College sports will still have the same allocations to give for scholarships; men’s lacrosse, for instance, can allocate the value of 12.6 scholarships over 35 players or more. Current seniors will not count against a sport’s allocation cap next year, but the scholarship values in each sport won’t change. It will come down to what a school might be able to afford.

So Duke, just as an example, might be able to afford to bring more current seniors back than say, Marist. But we could also see negotiations within a team to find the money. The inequities between schools also could turn into inequities in roster size in any spring sport; imagine the old baseball model of September games after roster expansion in which it might be 26 vs. 31.

“There will be some honest and tough conversations,” Heilbron said. “These new opportunities can potentially impact a lot of people.”

But money may not be the only reason a current senior transfers or opts not to return. The program may have an incoming freshman – or a rising underclassman – that displaces him or her in the starting lineup or siphons off playing time.
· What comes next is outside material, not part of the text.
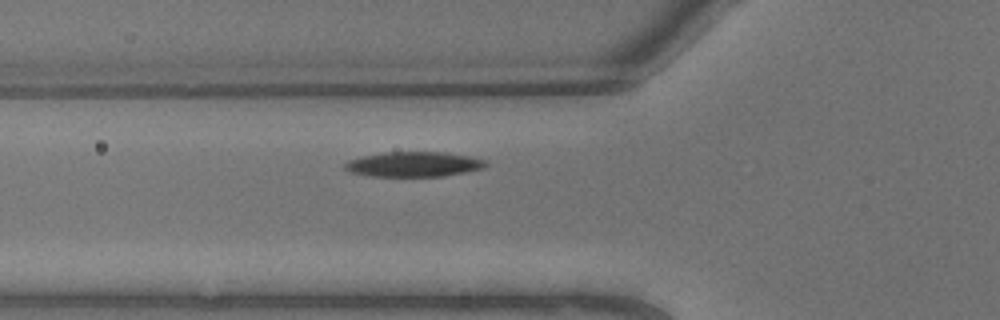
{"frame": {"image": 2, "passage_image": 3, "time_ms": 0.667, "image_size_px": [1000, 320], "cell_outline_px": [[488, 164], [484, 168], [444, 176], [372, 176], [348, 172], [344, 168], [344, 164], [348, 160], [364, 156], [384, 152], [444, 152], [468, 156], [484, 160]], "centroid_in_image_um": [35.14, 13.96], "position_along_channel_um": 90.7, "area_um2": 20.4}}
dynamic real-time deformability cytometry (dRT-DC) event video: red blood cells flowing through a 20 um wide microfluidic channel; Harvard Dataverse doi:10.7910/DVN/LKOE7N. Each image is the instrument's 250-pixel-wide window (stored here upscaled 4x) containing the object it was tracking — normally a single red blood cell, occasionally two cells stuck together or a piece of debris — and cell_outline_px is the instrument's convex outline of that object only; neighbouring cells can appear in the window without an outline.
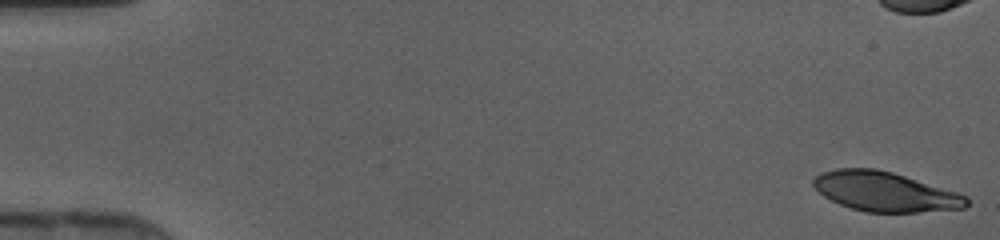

Any graduate transfer would have to be enrolled full-time at grad school to play.

“We could see a massive number of grad transfers – that’s a real possible scenario,” Heilbron said.

The inverse, too, is possible: An incoming freshman that expects to play could suddenly be blocked by an incumbent starting senior that opts to return. 

“I’m not worried about someone who also can play third base,” said Matt Brown-Eiring, who has played third and pitched for Connetquot and committed to Stony Brook. “I’ve always believed you have to earn your spot and I will go in ready to do that. And if I’m asked to play another position? Fine. I can play anywhere.”

However being displaced could lead to players asking out of national letters of intent, to go where there is more playing time, or opting for prep school.

“Prep school is by no means the plan or even at the top [of mind],” said Robert McGee, a Penn State lacrosse commit graduating this spring from Shoreham-Wading River. “I’d say it’s something my family has discussed as we’ve gone through this uncertain time.”

Heilbron said Stony Brook is in the same boat as many other Division I schools. There will be a feeling-out process of how many students are seeking the extra year and what the school can afford.

“We have to do as much as we can to make the seniors who want to come back ‘whole,’” he said. “But that may not always be truly ‘whole.’ We’re going to do as right by the athletes as we can. The move [to add eligibility] is something we should be proud of; these student-athletes lost the season through no fault of their own and we’re giving it back.”